Ce jardin, elle l'a cultivé plant par plant, depuis 33 ans, agrandi pierre par pierre, enrichi de mille et un ornements raffinés, jusqu'à ce qu'il se métamorphose en éden au coeur de Sillery. «J'ai voulu créer un beau cadre pour que mes deux enfants apprécient la présence de la nature», confie-t-elle. «On devrait pouvoir leur offrir ça quand ils sont petits», réfléchit-elle tout haut. «On consacre toutes ces années à embellir un jardin et quand il a atteint sa maturité, les enfants sont devenus grands et ils sont partis.»

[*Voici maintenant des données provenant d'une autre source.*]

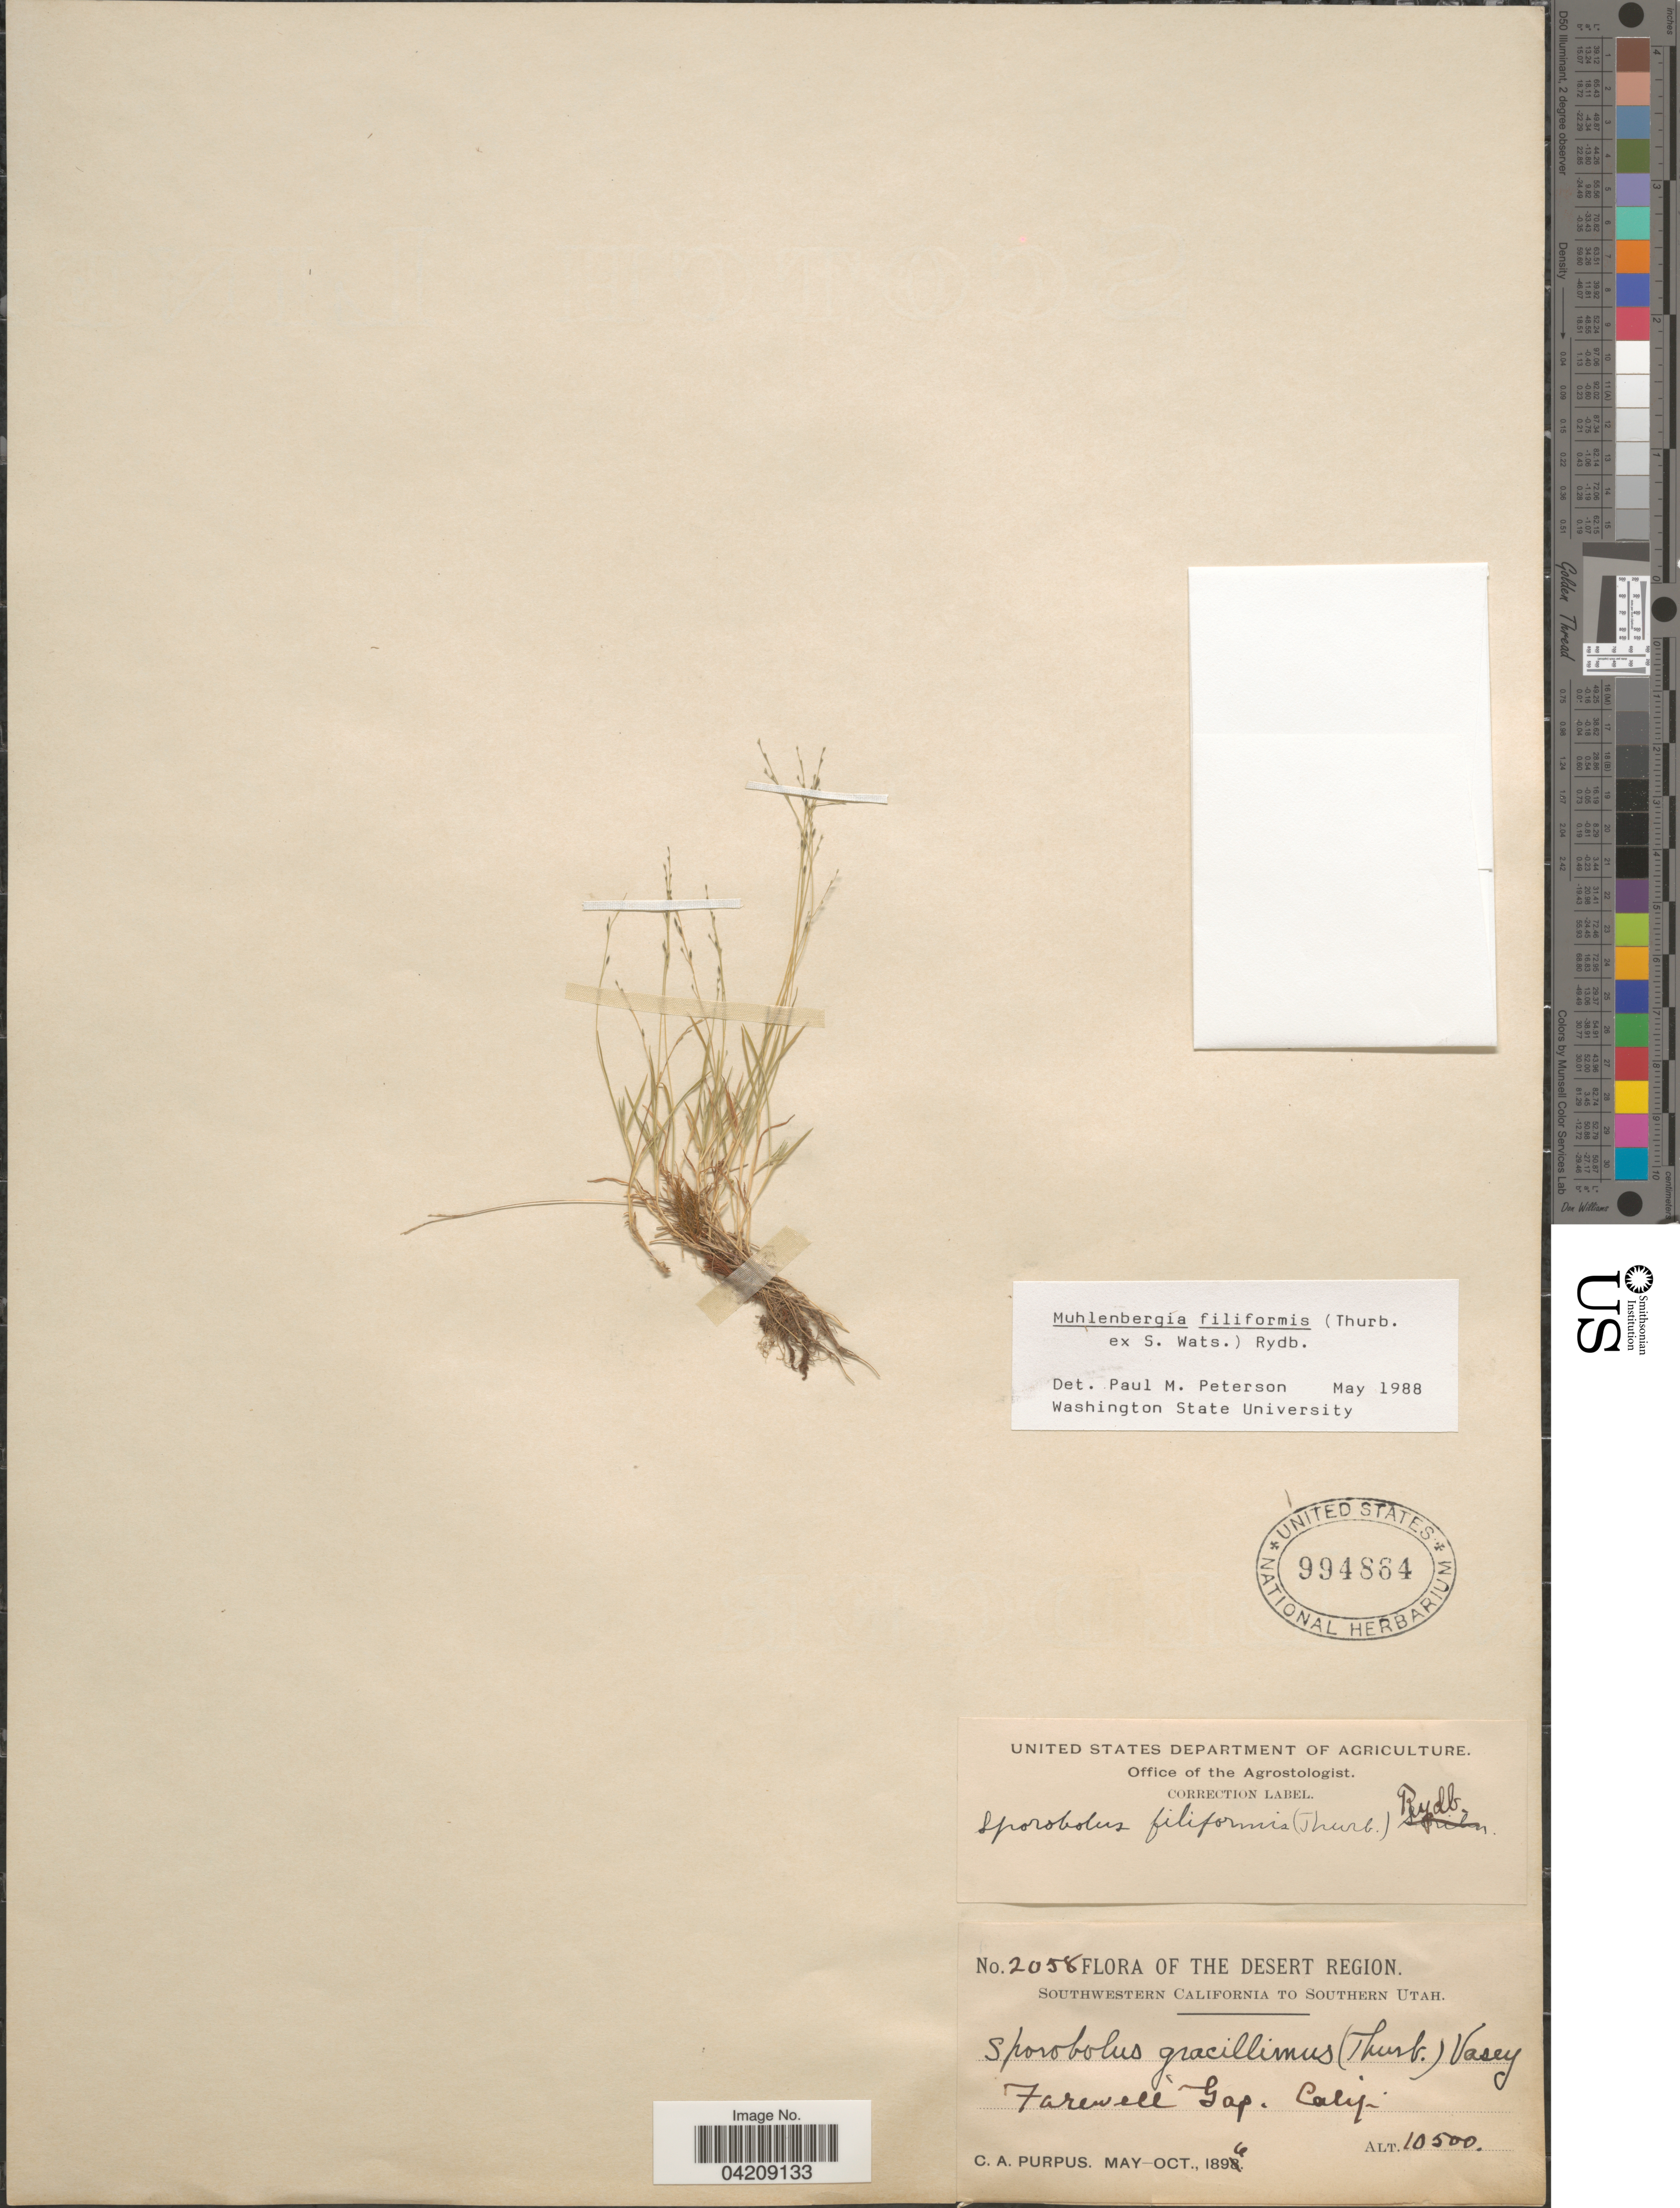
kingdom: Plantae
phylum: Tracheophyta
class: Liliopsida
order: Poales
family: Poaceae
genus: Muhlenbergia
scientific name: Muhlenbergia filiformis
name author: (Thurb. ex S. Watson) Rydb.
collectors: C. A. Purpus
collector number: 2058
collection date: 1896-05/1896-10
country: United States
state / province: California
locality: The Desert Region. Southwestern California. Farewell Gap.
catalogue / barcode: US 994864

Lucie Bigué a conçu un paisible îlot de verdure dans lequel elle vagabonde au gré de la course du soleil. Le matin, elle prend son petit déjeuner sur la table près de la fenêtre et de la fontaine. Ensuite, elle file à la piscine, au fond de la cour, avant d'entreprendre ses deux heures quotidiennes de jardinage. En fin d'après-midi, elle sirote une limonade sur la causeuse d'où elle peut embrasser la maison, la terrasse fleurie et le potager. La retraite lui a donné beaucoup de temps.
Elle a un tempérament «casanier». Elle aime rester chez elle. Elle a organisé son espace pour qu'il soit agréable d'y vivre dans la solitude, l'intimité familiale ou les mondanités. «J'ai fait mon choix d'investir dans ma maison, mon domaine», raconte-t-elle.

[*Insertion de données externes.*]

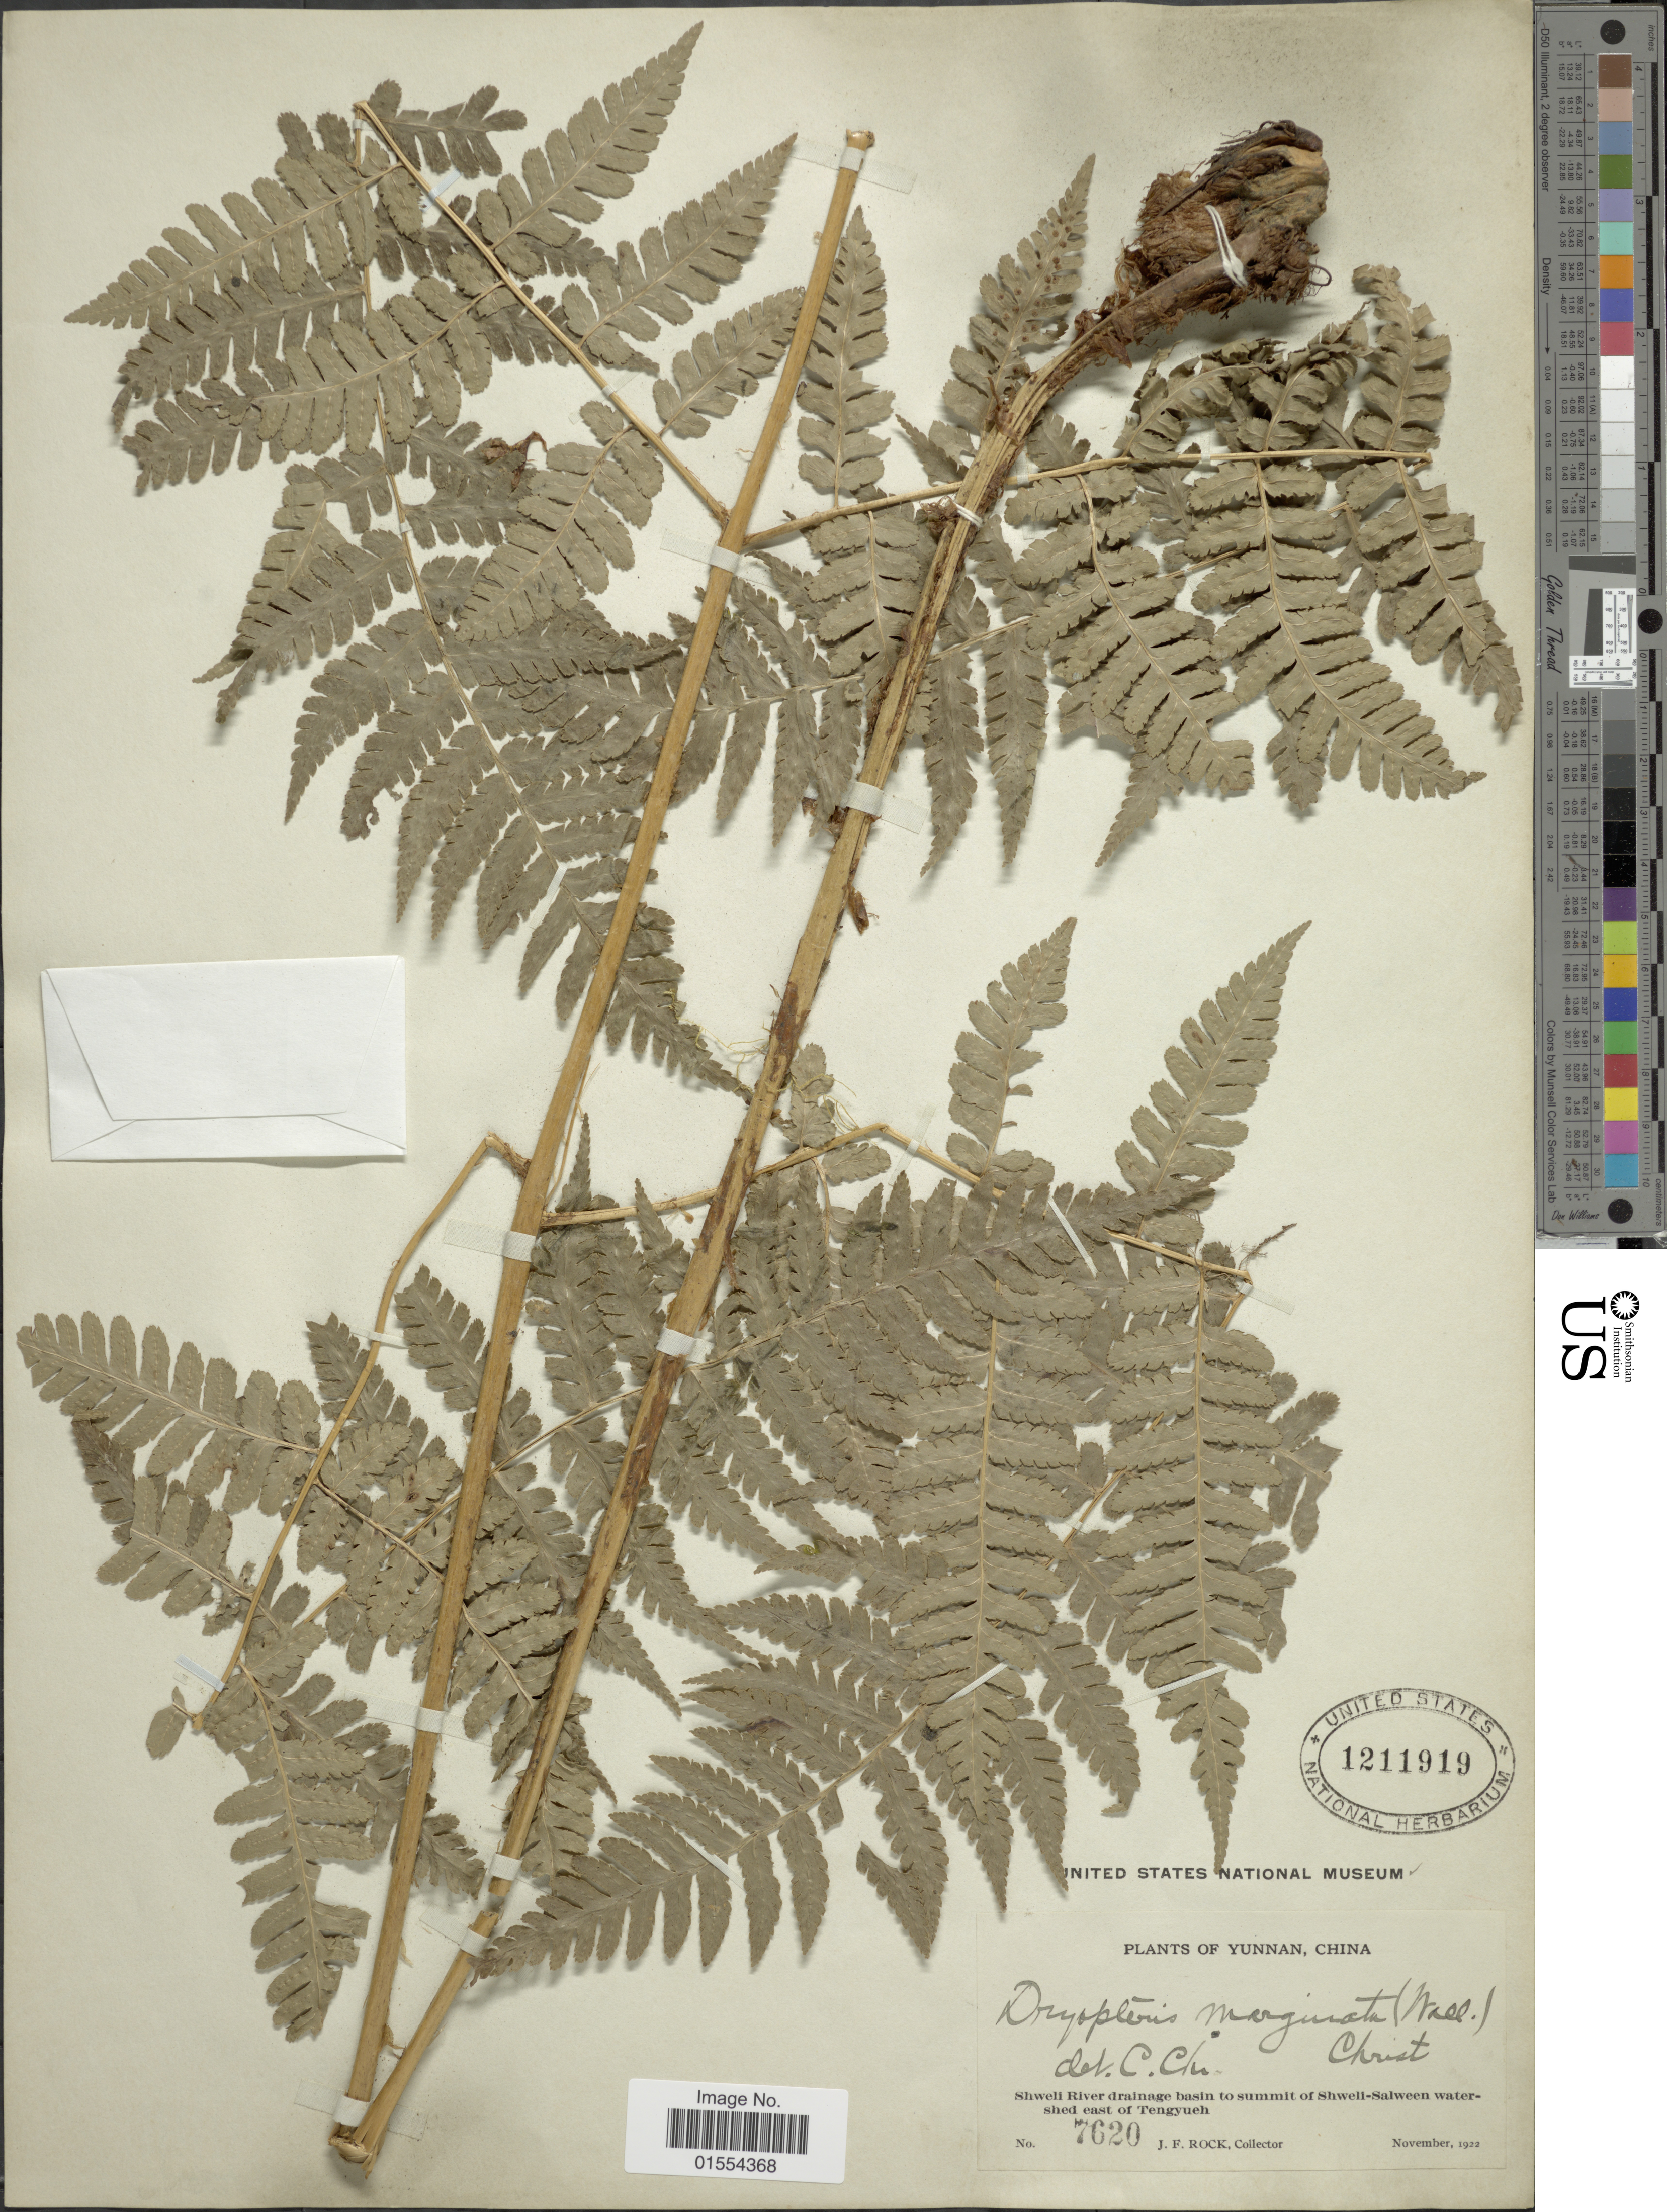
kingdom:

Chez Lucie Bigué, le luxe n'a pas sa place. Le mobilier de PVC et les vieilles chaises Adirondack ont été requinqués par de nouveaux coussins et plusieurs couches de peinture.
Elle a conservé son discret cabanon qu'elle a transformé en maisonnette pour les invités. Avec sa fenêtre à corderon torsadé, son clocheton du Maine, ses atours maritimes et son confort sans ostentation, il confère au secteur de la piscine une ambiance de bord de mer bon chic bon genre. Deux lanternes «zestent» les lieux.
Pas de béton
Vous ne verrez pas de béton dans cette cour, ni d'aménagement suggéré par un architecte paysager. Lucie Bigué a dessiné son jardin elle-même, évoluant selon le principe des essais et des erreurs. La seule plante exotique qu'elle a mise en terre près de la piscine n'a fleuri qu'une seule fois. Belle leçon! «J'essaie d'avoir le plus de plantes rustiques possible», mentionne-t-elle en énumérant : créosopsis, lytrum, roses indigènes, phlox, hémérocalles, hydrangées, fougères, achillées, lavande, clématites, échinacées. Des pétunias, «qui sentent si bon le soir», garnissent ses boîtes à fleurs. Des géraniums sont dispersés en petites touches pimpantes.
Sur la terrasse, la table est toujours mise. Des fauteuils de rotin invitent à la conversation, leurs petits coussins moelleux donnent envie de s'attarder. Dans une cour de Sillery, la beauté communie avec l'harmonie et la douceur de vivre.